Impact of EGFR Mutation Detection Methods on the Efficacy of Erlotinib in Patients with Advanced EGFR-Wild Type Lung Adenocarcinoma
Author(s) -
JengSen Tseng,
ChihLiang Wang,
MingShyan Huang,
ChungYu Chen,
Chung-Yi Chang,
TsungYing Yang,
Chi-Ren Tsai,
KunChieh Chen,
Kuo-Hsuan Hsu,
Meen-Hsin Tsai,
ShanFu Yu,
KangYi Su,
ChihWei Wu,
ChengTa Yang,
YuhMin Chen,
GeeChen Chang
Publication year - 2014
Publication title -
plos one
Language(s) - English
Resource type - Journals
SCImago Journal Rank - 0.99
H-Index - 332
ISSN - 1932-6203
DOI - 10.1371/journal.pone.0107160
Subject(s) - erlotinib , adenocarcinoma , epidermal growth factor receptor , medicine , lung cancer , oncology , lung , adenocarcinoma of the lung , erlotinib hydrochloride , gastroenterology , cancer
Methods used for epidermal growth factor receptor (EGFR) mutation testing vary widely. The impact of detection methods on the rates of response to EGFR-tyrosine kinase inhibitors (TKIs) in EGFR -wild type (wt) lung adenocarcinoma patients is unknown. Methods We recruited the Group-I patients to evaluate the efficacy of erlotinib in patients with EGFR -wt lung adenocarcinoma by either direct sequencing (DS) or mutant type-specific sensitive (MtS) methods in six medical centers in Taiwan. Cross recheck of EGFR mutations was performed in patients who achieved objective response to erlotinib and had adequate specimens.

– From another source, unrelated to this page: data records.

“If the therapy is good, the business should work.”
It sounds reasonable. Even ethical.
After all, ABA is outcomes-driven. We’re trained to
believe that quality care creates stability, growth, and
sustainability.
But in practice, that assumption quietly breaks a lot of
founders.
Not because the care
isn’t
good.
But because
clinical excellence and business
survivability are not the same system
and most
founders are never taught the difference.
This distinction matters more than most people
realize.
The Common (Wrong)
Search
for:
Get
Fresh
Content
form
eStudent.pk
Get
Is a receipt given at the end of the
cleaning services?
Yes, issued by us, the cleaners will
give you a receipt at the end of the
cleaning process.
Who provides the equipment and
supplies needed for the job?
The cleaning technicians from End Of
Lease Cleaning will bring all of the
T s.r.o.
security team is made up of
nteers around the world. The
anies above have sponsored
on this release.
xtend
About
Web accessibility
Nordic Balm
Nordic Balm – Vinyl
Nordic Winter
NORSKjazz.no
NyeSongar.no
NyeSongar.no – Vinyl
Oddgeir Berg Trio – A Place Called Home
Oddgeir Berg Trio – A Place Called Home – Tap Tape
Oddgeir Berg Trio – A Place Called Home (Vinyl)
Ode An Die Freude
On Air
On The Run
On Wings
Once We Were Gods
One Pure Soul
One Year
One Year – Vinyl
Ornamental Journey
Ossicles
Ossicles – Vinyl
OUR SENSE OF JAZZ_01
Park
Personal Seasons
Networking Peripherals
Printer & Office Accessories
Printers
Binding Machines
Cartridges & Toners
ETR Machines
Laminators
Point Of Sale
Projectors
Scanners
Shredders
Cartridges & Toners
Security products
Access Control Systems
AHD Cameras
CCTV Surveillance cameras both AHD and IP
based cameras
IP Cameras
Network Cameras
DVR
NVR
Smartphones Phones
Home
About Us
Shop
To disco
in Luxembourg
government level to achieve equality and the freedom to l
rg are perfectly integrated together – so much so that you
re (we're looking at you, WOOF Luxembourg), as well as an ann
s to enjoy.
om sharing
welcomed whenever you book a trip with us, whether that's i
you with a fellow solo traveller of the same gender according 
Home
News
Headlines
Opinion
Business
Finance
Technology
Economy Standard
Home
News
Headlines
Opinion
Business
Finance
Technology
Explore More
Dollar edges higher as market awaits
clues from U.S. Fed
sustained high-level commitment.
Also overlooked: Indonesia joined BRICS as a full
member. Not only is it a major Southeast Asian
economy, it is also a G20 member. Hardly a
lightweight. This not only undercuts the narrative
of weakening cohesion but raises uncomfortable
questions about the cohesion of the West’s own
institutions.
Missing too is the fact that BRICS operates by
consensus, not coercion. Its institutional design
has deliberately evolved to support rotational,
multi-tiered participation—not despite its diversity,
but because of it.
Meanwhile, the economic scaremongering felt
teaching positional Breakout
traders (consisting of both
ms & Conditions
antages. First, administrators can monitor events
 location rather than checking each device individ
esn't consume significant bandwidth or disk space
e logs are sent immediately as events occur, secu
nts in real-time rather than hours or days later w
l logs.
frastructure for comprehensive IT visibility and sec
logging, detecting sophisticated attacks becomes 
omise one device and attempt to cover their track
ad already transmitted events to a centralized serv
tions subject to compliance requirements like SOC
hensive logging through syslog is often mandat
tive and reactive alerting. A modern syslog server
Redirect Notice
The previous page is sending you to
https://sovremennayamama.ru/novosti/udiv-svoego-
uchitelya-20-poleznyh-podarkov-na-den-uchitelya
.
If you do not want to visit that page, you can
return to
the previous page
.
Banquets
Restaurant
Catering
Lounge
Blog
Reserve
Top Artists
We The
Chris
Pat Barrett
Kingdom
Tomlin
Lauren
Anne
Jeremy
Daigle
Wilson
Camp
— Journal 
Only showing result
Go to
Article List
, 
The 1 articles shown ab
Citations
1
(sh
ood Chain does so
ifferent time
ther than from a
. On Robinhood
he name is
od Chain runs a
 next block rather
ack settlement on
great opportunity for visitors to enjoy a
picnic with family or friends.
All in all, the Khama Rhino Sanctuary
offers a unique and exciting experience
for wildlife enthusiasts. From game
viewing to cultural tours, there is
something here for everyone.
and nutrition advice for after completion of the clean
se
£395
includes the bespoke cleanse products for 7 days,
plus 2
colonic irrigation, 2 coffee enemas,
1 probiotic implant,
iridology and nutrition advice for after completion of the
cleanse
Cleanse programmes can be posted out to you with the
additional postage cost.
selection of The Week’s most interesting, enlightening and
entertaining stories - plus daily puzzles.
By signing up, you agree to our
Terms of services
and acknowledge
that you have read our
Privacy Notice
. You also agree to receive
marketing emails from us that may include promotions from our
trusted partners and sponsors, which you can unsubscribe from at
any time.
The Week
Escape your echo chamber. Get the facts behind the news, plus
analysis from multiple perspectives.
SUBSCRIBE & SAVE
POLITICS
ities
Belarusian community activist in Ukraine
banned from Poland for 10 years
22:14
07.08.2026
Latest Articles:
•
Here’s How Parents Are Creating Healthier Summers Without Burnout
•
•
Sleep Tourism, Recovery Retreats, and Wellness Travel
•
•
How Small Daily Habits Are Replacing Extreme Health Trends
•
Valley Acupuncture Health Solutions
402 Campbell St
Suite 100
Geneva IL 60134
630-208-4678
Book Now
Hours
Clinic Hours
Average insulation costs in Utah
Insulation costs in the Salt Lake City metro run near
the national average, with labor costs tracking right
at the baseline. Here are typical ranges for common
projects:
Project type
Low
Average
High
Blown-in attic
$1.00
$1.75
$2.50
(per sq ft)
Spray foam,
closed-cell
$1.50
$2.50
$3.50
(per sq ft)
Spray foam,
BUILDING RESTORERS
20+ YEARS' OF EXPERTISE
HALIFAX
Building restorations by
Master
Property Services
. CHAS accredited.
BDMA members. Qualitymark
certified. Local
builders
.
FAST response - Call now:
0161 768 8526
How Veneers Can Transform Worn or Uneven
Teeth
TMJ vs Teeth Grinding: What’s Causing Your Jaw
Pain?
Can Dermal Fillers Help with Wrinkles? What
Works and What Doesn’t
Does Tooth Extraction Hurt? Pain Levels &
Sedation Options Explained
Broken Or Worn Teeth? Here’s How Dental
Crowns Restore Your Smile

The independent Group-II lung adenocarcinoma patients whose EGFR mutation status determined by DS were recruited to evaluate the potential limitations of three MtS methods. Results In Group-I analysis, 38 of 261 EGFR -wt patients (14.6%) achieved partial response to erlotinib treatment. Nineteen patients (50.0%) had adequate specimens for cross recheck of EGFR mutations and 10 of them (52.6%) had changes in EGFR mutation status, 5 in 10 by DS and 5 in 9 by MtS methods originally. In Group-II analysis, 598 of 996 lung adenocarcinoma patients (60.0%) had detectable EGFR mutations. The accuracy rates of the three MtS methods, MALDI-TOF MS, Scorpions ARMS and Cobas, were 87.8%, 86.8% and 85.8%, respectively. Conclusions A significant portion of the erlotinib responses in EGFR -wt lung adenocarcinoma patients were related to the limitations of detection methods, not only DS but also MtS methods with similar percentages. Prospective studies are needed to define the proper strategy for EGFR mutation testing.